:: Problem to work on ::
Do statements (a), (b) and (c) agree with the text on baseline noise? (a) A peak with an S/N above 3 but below 10 should not be used for quantification. (b) Injecting a larger sample aliquot will always improve S/N. (c) When the baseline noise peaks average 100 units, a peak of 200 units meets the LOD criteria. For each, answer yes or no and quote the deciding words of the text.

:: Page excerpt ::
= = = =

The best practice is to integrate the noise at the baseline at several points and average the baseline noise responses then compare to the integrated peak of interest (FIGURE 10). For example, if the chromatographer is interested in peak A, they should integrate areas of baseline near the peak of similar peak widths to the target or measure its height compared to the average range of peak heights found in the noise. If the average of those baseline noise peaks is 100 units (height or area) then peak A must be at least 300 units to meet the LOD criteria of 3X. If peak A is only 200 units, then it fails and cannot be used for either identification or quantification. If peak B is the peak of interest and has a S/N >3 but <10, then it can be used for detection (LOD) and possibly identification but should not be used for quantification (LOQ).
Finally, a peak such as C can be used for both identification and quantification because its S/N value is higher than 10. Instrument sensitivity (represented as S/N) can be increased by decreasing baseline noise without increasing the target response. Noise in system can be created by matrix from the extracted sample, contamination of the sample, and contamination of either the stationary phase or mobile phase.
Proper sample clean-up and processing can sometimes reduce baseline noise, so the target peak is not ‘lost in the weeds’ of the baseline. Often it is believed that one can get a better response by injecting a larger sample aliquot, but, if the sample matrix is a contributor to the noise, then a larger sample means more matrix as well and will not necessarily help with the issues of S/N.

= = = =

:: Records shown ::
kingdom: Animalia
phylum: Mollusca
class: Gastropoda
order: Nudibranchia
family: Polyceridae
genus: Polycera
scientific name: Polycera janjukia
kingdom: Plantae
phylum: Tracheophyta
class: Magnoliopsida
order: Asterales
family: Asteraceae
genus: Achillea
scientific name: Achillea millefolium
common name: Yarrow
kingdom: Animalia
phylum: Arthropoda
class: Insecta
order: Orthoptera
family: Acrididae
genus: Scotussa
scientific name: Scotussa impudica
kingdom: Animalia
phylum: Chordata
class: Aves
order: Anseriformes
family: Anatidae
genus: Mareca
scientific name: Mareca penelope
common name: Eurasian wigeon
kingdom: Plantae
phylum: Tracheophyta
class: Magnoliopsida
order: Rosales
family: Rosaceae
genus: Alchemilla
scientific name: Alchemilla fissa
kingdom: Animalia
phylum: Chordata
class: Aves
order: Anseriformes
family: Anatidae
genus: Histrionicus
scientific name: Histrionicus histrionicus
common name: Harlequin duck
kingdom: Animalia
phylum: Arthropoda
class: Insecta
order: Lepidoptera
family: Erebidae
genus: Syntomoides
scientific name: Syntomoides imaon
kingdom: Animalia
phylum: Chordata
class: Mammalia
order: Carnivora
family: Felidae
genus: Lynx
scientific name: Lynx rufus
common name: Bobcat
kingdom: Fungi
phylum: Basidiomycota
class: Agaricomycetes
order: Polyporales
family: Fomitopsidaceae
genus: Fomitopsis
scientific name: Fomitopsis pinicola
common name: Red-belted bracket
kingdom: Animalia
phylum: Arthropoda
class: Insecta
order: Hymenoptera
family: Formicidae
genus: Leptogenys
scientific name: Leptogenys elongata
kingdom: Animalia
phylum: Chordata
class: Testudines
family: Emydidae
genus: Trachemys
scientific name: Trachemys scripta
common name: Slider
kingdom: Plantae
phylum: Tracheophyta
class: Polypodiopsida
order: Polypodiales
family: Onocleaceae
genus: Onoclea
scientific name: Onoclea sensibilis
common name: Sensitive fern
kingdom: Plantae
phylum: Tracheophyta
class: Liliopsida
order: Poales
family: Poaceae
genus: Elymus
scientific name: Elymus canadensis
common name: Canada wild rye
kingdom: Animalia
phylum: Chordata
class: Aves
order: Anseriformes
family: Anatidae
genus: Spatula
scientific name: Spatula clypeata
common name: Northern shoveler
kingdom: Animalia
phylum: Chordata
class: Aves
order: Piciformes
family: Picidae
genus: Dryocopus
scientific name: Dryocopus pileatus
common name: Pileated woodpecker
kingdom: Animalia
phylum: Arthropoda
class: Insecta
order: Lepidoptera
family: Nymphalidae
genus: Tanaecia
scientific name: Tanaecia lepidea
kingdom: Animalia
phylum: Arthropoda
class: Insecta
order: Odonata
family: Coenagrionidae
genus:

= = = =

:: Expected answer ::
(a) Yes: "should not be used for quantification (LOQ)"
(b) No: "will not necessarily help with the issues of S/N"
(c) No: "If peak A is only 200 units, then it fails"